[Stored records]
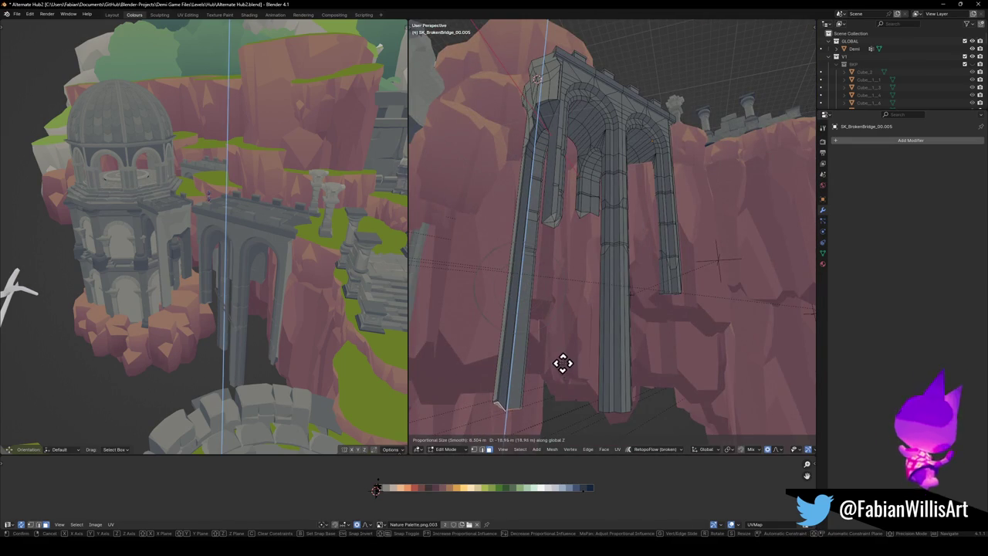
pyautogui.click(573, 380)
pyautogui.moveTo(675, 306)
pyautogui.mouseDown(button='middle')
pyautogui.moveTo(668, 289)
pyautogui.moveTo(681, 296)
pyautogui.mouseUp(button='middle')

» INSTRUCTIONS TO FOLLOW
Check each line above for the string "button" and copy the ones that have it.

» TASK ANSWER
pyautogui.mouseDown(button='middle')
pyautogui.mouseUp(button='middle')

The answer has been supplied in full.